Leptospirosis is a zoonotic disease with epidemic potential, especially after a heavy rainfall, caused by a bacterium called Leptospira. Leptospira interrogans is pathogenic to humans and animals, with more than 200 serologic variants or serovars. Humans usually acquire leptospirosis through direct contact with the urine of infected animals or a urine-contaminated environment. Human-to-human transmission occurs only very rarely.
Leptospirosis may present with a wide variety of clinical manifestations, from a mild illness that may progress to a serious and sometimes fatal disease.

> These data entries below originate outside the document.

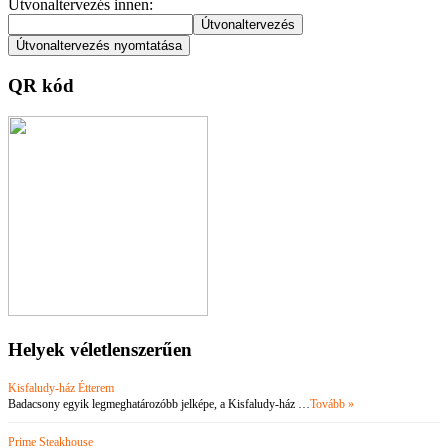
Útvonaltervezés innen:
QR kód
Helyek véletlenszerűen
Kisfaludy-ház Étterem
Badacsony egyik legmeghatározóbb jelképe, a Kisfaludy-ház …
Tovább »
Prime Steakhouse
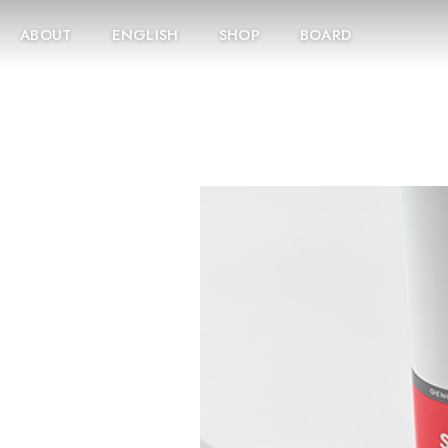
ABOUT
ENGLISH
SHOP
BOARD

Its symptoms may mimic many diseases, such as influenza, dengue and other viral haemorrhagic diseases; making the correct diagnosis (clinical and laboratory) at the onset of symptoms is important to prevent severe cases and save lives, primarily in outbreak situations.

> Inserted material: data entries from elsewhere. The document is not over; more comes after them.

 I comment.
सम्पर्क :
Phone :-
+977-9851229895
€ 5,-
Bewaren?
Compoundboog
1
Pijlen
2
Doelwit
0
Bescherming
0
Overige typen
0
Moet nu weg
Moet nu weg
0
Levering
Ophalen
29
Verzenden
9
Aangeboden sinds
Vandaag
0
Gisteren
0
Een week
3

Typically, the disease presents in four broad clinical categories:
- A mild, influenza-like illness
- Weil's syndrome characterized by jaundice, renal failure, haemorrhage and myocarditis with arrhythmias
- Pulmonary haemorrhage with respiratory failure
Of the many symptoms the most common clinical features of leptospirosis include fever, headache, myalgia (particularly in the calf muscle), conjunctival suffusion, jaundice, general malaise in addition to other symptoms/signs.
Incubation period: 5-14 days, with a range of 2-30 days.
Symptoms are easily confused with other common diseases in the tropics, such as dengue and other hemorrhagic fevers.
The diagnosis of leptospirosis should be considered in any patient presenting with an abrupt onset of fever, chills, conjunctival suffusion, headache, myalgia and jaundice.
History of occupational or recreational exposure to infected animals or to an environment potentially contaminated with animal urine.
The following diseases should be considered in the differential diagnosis of leptospirosis: influenza, dengue and dengue hemorrhagic fever, hanta virus infection, yellow fever and other viral hemorrhagic fevers, rickettsiosis, borreliosis, brucellosis, malaria, pyelonephritis, aseptic meningitis, chemical poisoning, food poisoning, typhoid fever and other enteric fevers, viral hepatitis, pyrexia of unknown origin, primary HIV seroconversion, legionnaire’s disease, toxoplasmosis, infectious mononucleosis, pharyngitis.
Laboratory testing for confirmation
Diagnosis is usually based on serology in conjunction with the clinical presentation and epidemiological data (a history of possible exposure, presence of risk factors). The microscopic agglutination test (MAT) and the enzyme linked immunosorbent assay (ELISA) are two serologic tests used for laboratory diagnosis of leptospirosis. In order to obtain a positive diagnosis using the gold standard MAT, a minimum of two serum samples taken at intervals of about 10 days apart, must be compared to observe a four-fold or greater rise in antibody titer. Isolation of leptospires from blood, urine or other clinical materials can be achieved through culture, and detection by polymerase chain reaction (PCR) and immuno staining techniques may be available in some centers. Isolation of leptospires is the only direct and definitive proof of infection. For postmortem diagnosis, in addition to serology and culture, leptospires can be detected in tissues using PCR or immunohistochemical staining, especially by direct immunofluorescence.